The matter of whether the Left Party is communist or socialist is a matter for religious rather than political debate. Check out their web site http://leftparty.org/ and decide for yourself.

As to the red herring of red baiting, let's remember that it is 2005 and not 1955.  The federal guvmint now fears those who resist its foreign and military policies that sustain a brutal regime of resource extraction more than it fears those seeking to establish a communist utopia, and has directed the attention of its oppressive apparatus accordingly. The ever-dwindling number of Marxists and Leninists are not being evicted, fired, blacklisted, imprisoned, or killed due to their radical politics today.

Thus, red baiting was a legitimate cause for concern in the 1920s or 1950s. As difficult as it was to make the U.S. look good in the 1950s, Stalinism was able to do just that. Even though there was malicious baiting, spies did operate here during that period in the service of Stalinism.

Today charges of baiting are used by leftists in order to shield their faulty ideology from critical analysis. This is interesting, because one of my favorite quotes from Karl Marx's earlier philosophical writings (The 18th Brumaire of Louis Bonaparte) was his call for "relentless critique of all things existing." What kind of Marxist Leninist would expect a pass on scientific socialism's greatest calling?

The most damning critique of Marxism and Leninism is the fact that it defines itself — the vanguard for the working class — in terms of its opponents — the capitalist class — and that means it fails before it even gets off the ground. The Leninist project has failed wherever it has been tried. No, the Cuban revolution was not instigated by Leninists, and Hugo Chavez is successfully rallying the Venezuelan masses to take control of their own destiny absent little red books.

It is interesting that the two main forces in the Green presidential discussion last year defined their projects in terms of our opponents — the Democrats. Antagonistic protagonists Ralph Nader and Medea Benjamin both defined the Green presidential campaign not in terms of how to best put forth Green ideas, but how to best check Bush and aid Kerry, either to get elected or to move to "the left."

The electorate responded to this pathetic defeatism the same way that the public responded to calls for socialist revolution. We must look elsewhere for inspiration.

There are many local activists who consider themselves Marxists or Leninists who contribute substantially to progressive achievements and who work well with the Green Party. Nothing in my writings should be construed to dismiss the good work of these individuals or to lump them in with the pack of fools known as the Frontlines family. The problem I seek to identify and check comes when a corporate form is assumed by a group of individuals and that corporate form dishonestly involves itself within the Green Party.

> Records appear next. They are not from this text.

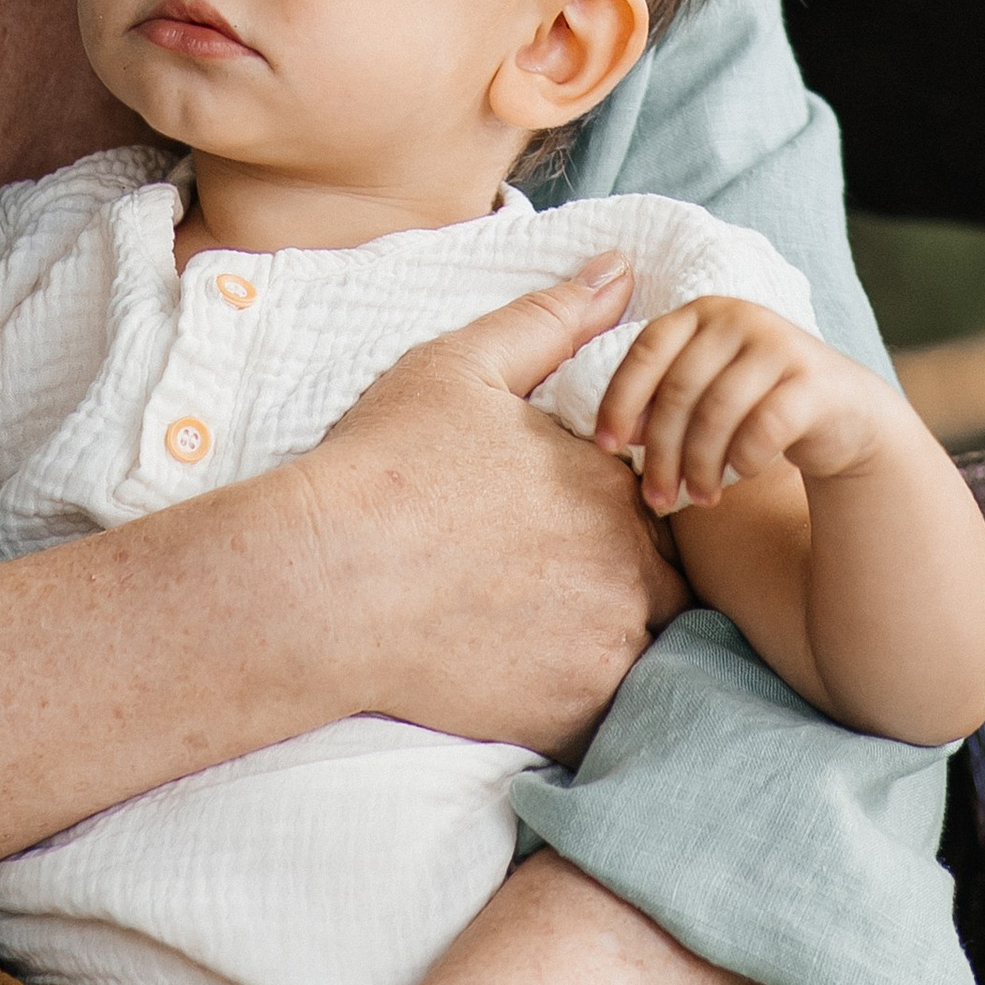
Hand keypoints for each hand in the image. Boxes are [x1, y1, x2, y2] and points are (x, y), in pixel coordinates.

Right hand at [291, 257, 687, 758]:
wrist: (322, 584)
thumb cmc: (383, 467)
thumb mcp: (461, 367)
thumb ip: (551, 321)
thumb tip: (620, 270)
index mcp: (610, 482)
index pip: (655, 495)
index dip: (608, 504)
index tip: (547, 513)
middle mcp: (629, 564)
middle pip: (663, 573)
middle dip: (618, 571)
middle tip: (535, 571)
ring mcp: (608, 645)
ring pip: (644, 641)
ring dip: (607, 631)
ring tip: (528, 621)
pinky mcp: (576, 714)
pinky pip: (611, 707)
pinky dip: (578, 688)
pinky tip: (516, 665)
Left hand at [593, 299, 900, 512]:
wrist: (843, 413)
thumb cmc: (754, 404)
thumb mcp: (702, 392)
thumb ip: (660, 400)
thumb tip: (621, 432)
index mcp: (701, 313)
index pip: (645, 351)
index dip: (620, 400)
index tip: (606, 447)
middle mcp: (738, 317)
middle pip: (679, 390)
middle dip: (661, 452)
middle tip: (657, 498)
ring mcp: (779, 343)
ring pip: (717, 413)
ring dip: (701, 465)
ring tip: (700, 497)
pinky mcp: (814, 380)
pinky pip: (763, 428)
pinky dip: (745, 459)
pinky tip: (743, 475)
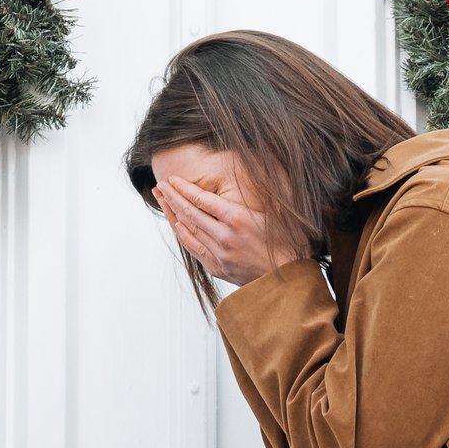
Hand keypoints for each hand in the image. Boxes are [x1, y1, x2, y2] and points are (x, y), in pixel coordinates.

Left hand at [152, 165, 307, 289]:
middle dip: (172, 196)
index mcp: (238, 218)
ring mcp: (218, 253)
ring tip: (162, 199)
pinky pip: (193, 248)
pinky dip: (183, 234)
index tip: (173, 179)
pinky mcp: (217, 267)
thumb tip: (263, 167)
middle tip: (160, 185)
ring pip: (188, 229)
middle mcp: (224, 235)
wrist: (288, 280)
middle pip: (190, 212)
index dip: (184, 188)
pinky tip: (177, 224)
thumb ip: (265, 192)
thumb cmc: (287, 244)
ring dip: (172, 212)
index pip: (202, 199)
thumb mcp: (278, 213)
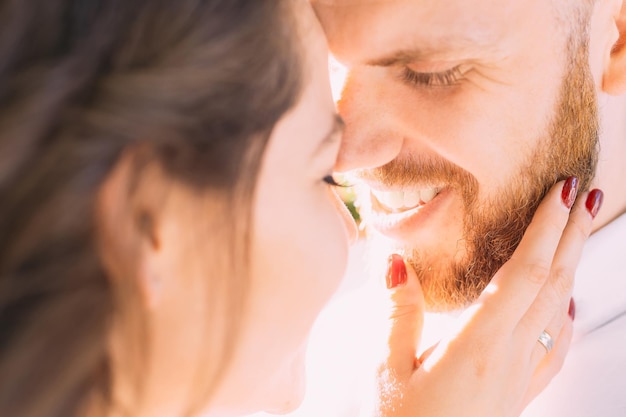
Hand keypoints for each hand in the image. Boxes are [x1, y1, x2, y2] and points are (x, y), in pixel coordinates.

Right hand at [375, 179, 601, 416]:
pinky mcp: (517, 393)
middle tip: (583, 194)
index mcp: (478, 347)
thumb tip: (399, 263)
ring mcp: (519, 378)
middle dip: (570, 236)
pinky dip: (564, 316)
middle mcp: (509, 360)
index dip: (544, 231)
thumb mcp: (387, 371)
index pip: (523, 275)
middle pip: (551, 285)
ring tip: (579, 232)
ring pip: (555, 310)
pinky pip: (553, 347)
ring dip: (570, 266)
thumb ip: (398, 314)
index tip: (561, 194)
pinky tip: (564, 304)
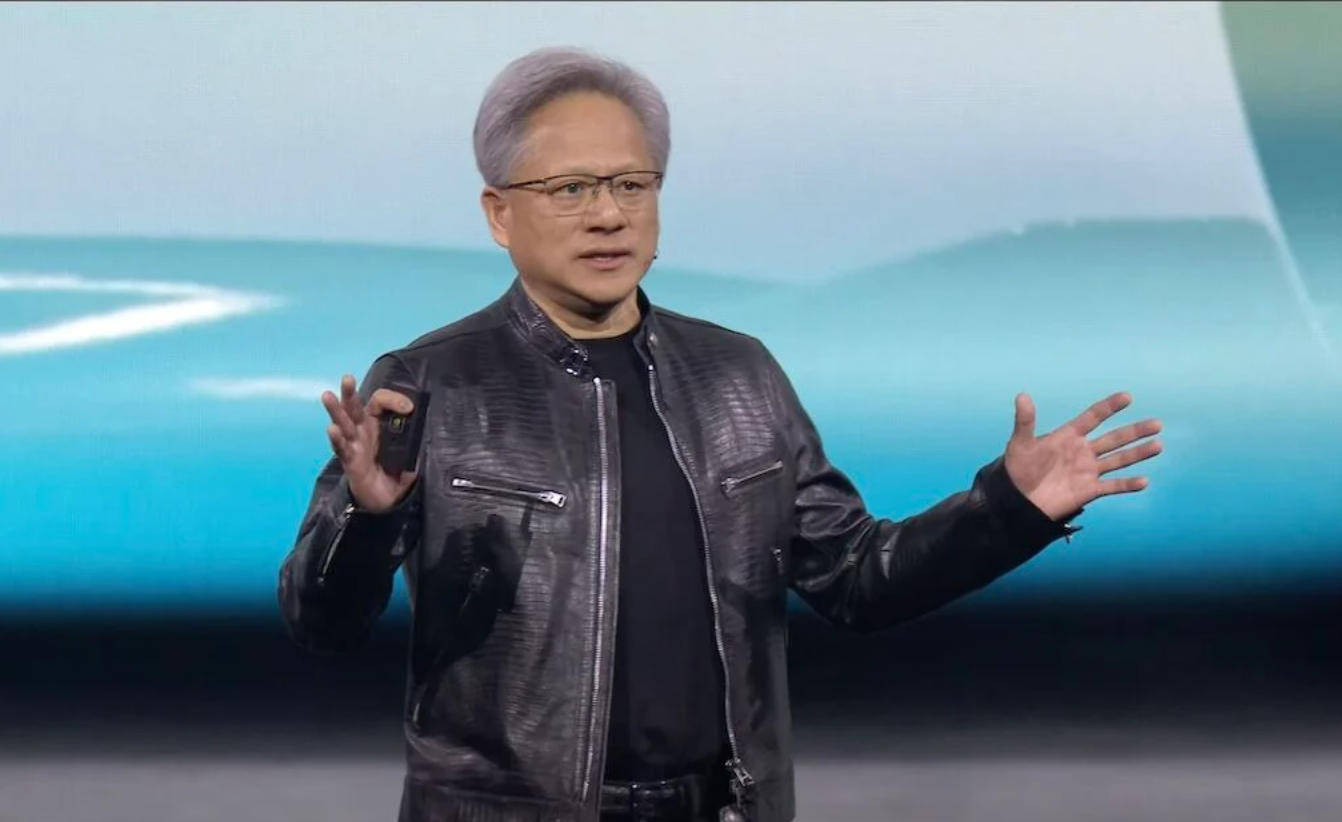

Whether the corporate form presents itself as the democratic centralist Trotskyite Left Party or as the authoritarian corporate Global Exchange, grassroots democracy and consensus are not compatible with the corporate form under consensus's current construction. Individual active, volunteer Greens must not be forced to compete with a corpus organized on external principles of unity, often funded, that may or may not coincide with those of the Green Party.